There is a great deal of hand-wringing going on behind the scenes in our eventing organizations and committees about “Where Is Eventing Going?” Silverbacks who are mentally stuck in another century are asking, “Can this sport be saved?” In my opinion, however, we are well past this stage. We need to take a deep breath, figure out the ramifications of the changes we’ve already made and evaluate where we are now. Once we do this, we can get an idea of where to go next.
Yogi Berra once said, “When you come to a fork in the road … take it.” It seems to me that we took this particular fork without knowing it was there, and we now have to deal with the results of having created a two-track sport. I have written extensively about the Classic event. Always a big fan of this format, I am possibly an even bigger fan now that eventing’s dichotomy is more apparent. But I want to devote this column to the professionalization of the FEI (International Equestrian Federation) levels and what that means for us going forward.
Most of us have noticed the two-track system that is developing in the sport of eventing. The FEI levels of the sport—three- and four-star events—are moving farther and farther away from the vast majority of riders, while at the same time the grass roots of the sport are aiming their competitive efforts at the Preliminary (one-star) levels and below.

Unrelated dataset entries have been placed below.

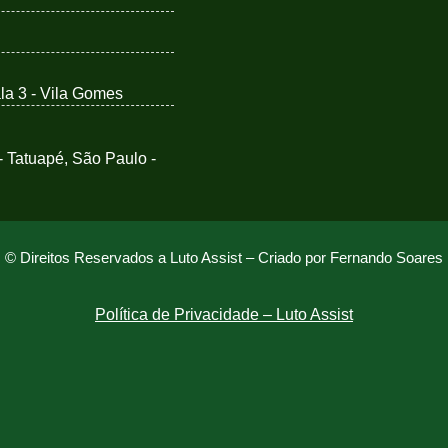
ala 3 - Vila Gomes
 - Tatuapé, São Paulo -
© Direitos Reservados a Luto Assist –
Criado por Fernando Soares
Política de Privacidade – Luto Assist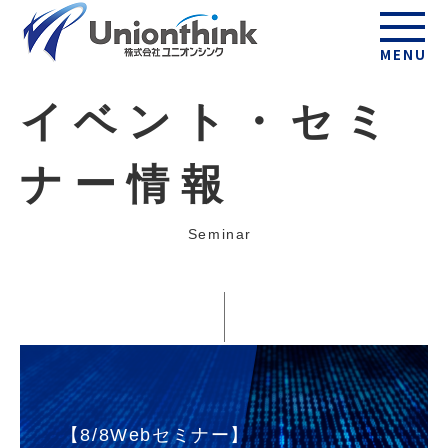
MENU
イベント・セミ
ナー情報
Seminar
【8/8Webセミナー】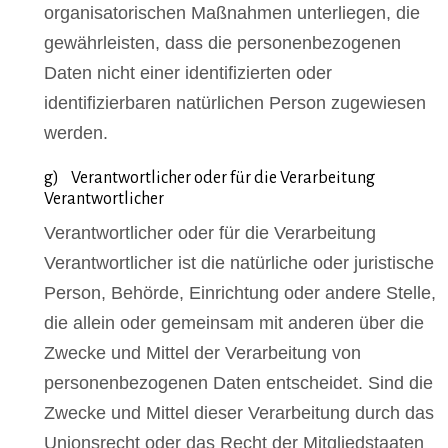
organisatorischen Maßnahmen unterliegen, die
gewährleisten, dass die personenbezogenen
Daten nicht einer identifizierten oder
identifizierbaren natürlichen Person zugewiesen
werden.
g) Verantwortlicher oder für die Verarbeitung
Verantwortlicher
Verantwortlicher oder für die Verarbeitung
Verantwortlicher ist die natürliche oder juristische
Person, Behörde, Einrichtung oder andere Stelle,
die allein oder gemeinsam mit anderen über die
Zwecke und Mittel der Verarbeitung von
personenbezogenen Daten entscheidet. Sind die
Zwecke und Mittel dieser Verarbeitung durch das
Unionsrecht oder das Recht der Mitgliedstaaten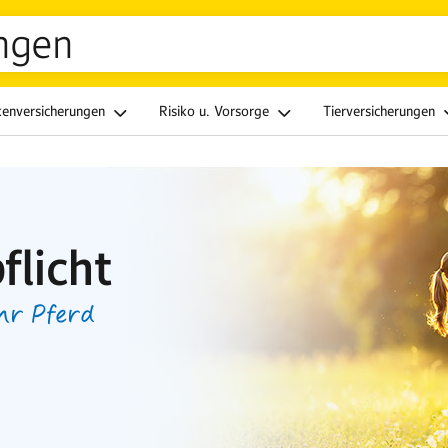
ngen
kenversicherungen
Risiko u. Vorsorge
Tierversicherungen
flicht
hr Pferd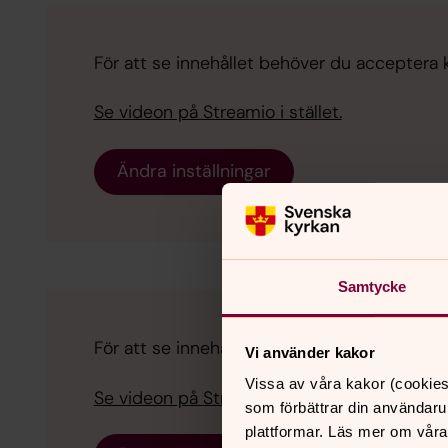
För att se innehållet behöver du acceptera ka
Se videon på Streamio i stället.
Ändra inställningar
Samtycke
För att se innehållet behöver du acceptera ka
Vi använder kakor
Vissa av våra kakor (cookies
Se videon på Streamio i stället.
som förbättrar din användaru
plattformar. Läs mer om våra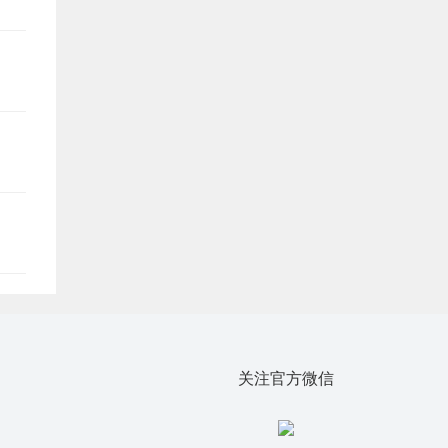
关注官方微信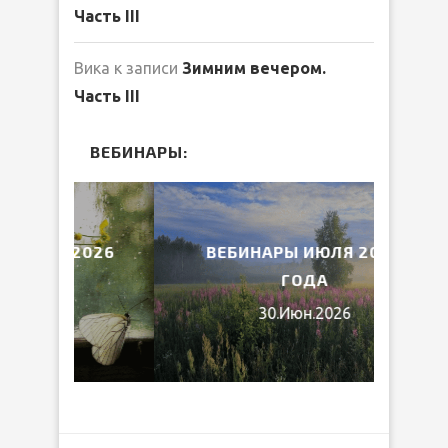
Часть III
Вика
к записи
Зимним вечером.
Часть III
ВЕБИНАРЫ:
2026
ВЕБИНАРЫ ИЮЛЯ 2026
МИ
ГОДА
30.Июн.2026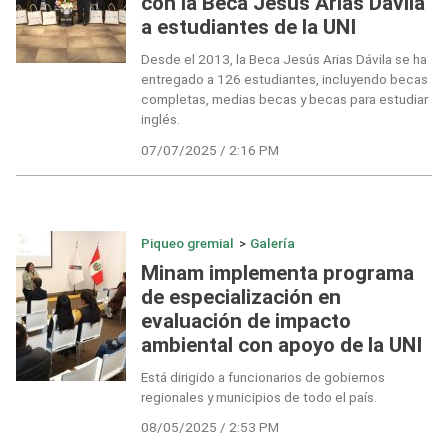
con la Beca Jesús Arias Dávila
a estudiantes de la UNI
Desde el 2013, la Beca Jesús Arias Dávila se ha
entregado a 126 estudiantes, incluyendo becas
completas, medias becas y becas para estudiar
inglés.
07/07/2025 / 2:16 PM
Piqueo gremial
>
Galería
Minam implementa programa
de especialización en
evaluación de impacto
ambiental con apoyo de la UNI
Está dirigido a funcionarios de gobiernos
regionales y municipios de todo el país.
08/05/2025 / 2:53 PM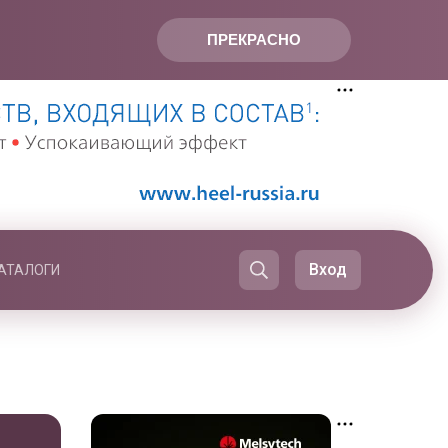
ПРЕКРАСНО
Вход
АТАЛОГИ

First track, half-star and one-star Classics: Our general US Eventing Association membership is showing an increasing interest in the series of Training and Preliminary Classic events (long format with steeplechase) that are now available across the country. The numbers—both of Classic events available and of entries—are showing a healthy interest in this format.
Second track, “professional” eventing: The entry numbers for eventing’s FEI levels are healthy as well, but those upper levels are now almost exclusively the territory of professional riders or of riders seeking to become professionals.

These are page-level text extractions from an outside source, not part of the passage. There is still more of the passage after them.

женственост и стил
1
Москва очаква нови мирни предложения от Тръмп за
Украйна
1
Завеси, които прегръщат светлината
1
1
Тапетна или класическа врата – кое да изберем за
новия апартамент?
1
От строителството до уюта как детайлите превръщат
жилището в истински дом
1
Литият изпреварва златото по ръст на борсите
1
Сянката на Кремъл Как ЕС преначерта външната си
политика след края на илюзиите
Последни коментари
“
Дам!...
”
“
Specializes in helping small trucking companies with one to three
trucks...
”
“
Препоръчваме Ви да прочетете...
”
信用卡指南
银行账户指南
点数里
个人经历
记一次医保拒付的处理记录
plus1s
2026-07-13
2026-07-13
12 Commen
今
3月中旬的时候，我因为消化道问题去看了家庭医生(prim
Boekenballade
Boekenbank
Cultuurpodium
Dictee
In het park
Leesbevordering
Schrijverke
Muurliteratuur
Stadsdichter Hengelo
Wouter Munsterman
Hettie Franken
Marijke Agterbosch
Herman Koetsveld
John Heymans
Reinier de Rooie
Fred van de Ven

Goodbye to the “One-Horse Rider” Model
Of course there are exceptions to this professional trend, even at the four-star level. Horses do not read books or columns, and the occasional amateur-owner still catches lightning in a bottle when her horse somehow intuits how the game is played and away she goes to the top. It is wonderful when this happens, and it always catches the public imagination. Probably the best example of catching lightning in a bottle is that of Mary Anne Tauskey and her horse Marcus Aurelius. In 1974, Mary Anne was a waitress at the hotel where the US Equestrian Team squad lodged before the World Championships at Burghley, England. At the time she was just a kid who did not have two nickels to rub together. But she had a nice Intermediate horse and a dream, and two years later she won a gold medal, riding for the US Olympic team in Montreal.

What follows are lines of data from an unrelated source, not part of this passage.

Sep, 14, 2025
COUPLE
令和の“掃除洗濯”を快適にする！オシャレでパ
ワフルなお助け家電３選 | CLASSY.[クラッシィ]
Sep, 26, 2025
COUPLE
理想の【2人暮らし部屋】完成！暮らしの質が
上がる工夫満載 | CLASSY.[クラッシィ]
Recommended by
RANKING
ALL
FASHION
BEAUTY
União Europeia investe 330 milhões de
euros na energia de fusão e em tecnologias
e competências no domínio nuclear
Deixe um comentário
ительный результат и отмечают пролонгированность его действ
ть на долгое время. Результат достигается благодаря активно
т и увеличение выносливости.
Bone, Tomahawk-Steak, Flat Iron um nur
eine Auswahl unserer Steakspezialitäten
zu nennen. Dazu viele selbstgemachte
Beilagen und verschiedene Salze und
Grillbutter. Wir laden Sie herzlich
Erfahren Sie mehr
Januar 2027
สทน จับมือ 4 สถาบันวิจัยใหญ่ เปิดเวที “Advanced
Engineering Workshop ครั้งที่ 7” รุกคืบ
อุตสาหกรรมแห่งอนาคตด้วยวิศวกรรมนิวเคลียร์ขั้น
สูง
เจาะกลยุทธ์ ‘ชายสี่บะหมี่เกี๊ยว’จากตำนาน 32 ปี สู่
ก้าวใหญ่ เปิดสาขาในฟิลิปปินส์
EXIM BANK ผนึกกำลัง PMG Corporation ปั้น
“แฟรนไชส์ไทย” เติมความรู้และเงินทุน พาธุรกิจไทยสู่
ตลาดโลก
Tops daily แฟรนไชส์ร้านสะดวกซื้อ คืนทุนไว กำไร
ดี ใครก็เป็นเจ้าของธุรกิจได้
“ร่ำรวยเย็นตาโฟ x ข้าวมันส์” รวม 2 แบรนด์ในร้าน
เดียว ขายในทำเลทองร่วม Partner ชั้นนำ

However, one rider on one horse is not the paradigm these days, a big change from the one-horse rider model we used for the sport in the last century.
The New Eventing Professional
The first thing you should notice about modern professional riders is how well they ride compared to riders of my era. There is no doubt that the FEI’s increasing emphasis on the technical phases of dressage and show jumping has produced riders who compete at an admirable standard. (Their cross-country and horsemanship skills are slightly less than in years past, but they should not be criticized for adhering to the skill-set requirements of their competitive levels.) One can certainly make the argument that this increased technical proficiency results, in great part, from the increased professionalization of the sport.
The next thing we notice about this new career track is the duration and intensity of these new professionals’ training. It now takes an incredible length of time to make it to the top with skills in all three disciplines honed to razor sharpness.
Jack LeGoff, the legendary Hall of Fame trainer of USET teams, used to say that it took four years to take a rider from Preliminary to CCI***. Nowadays, you can forget that. It typically takes a rider about six years to get from Preliminary to Advanced. Naturally, she will be climbing the rungs of the relentless FEI qualification ladder all this time and will have had extensive FEI experience at the one- and two-star levels. However, four-star competition is usually a shock to these young riders. (Young! By the time they get to this level most of them are 25 or 26 years old!)
Four-star competitions are the pinnacle of the modern professional career path, thus the vast majority of riders at this level are well beyond “capable” and are moving on toward “excellent.” It can be demoralizing to a young rider to finally arrive at the four-star level after six to 10 years of training, only to find that she is once again the “worst” rider there; most of the professional riders at the four-star level exceeded “very good” years ago.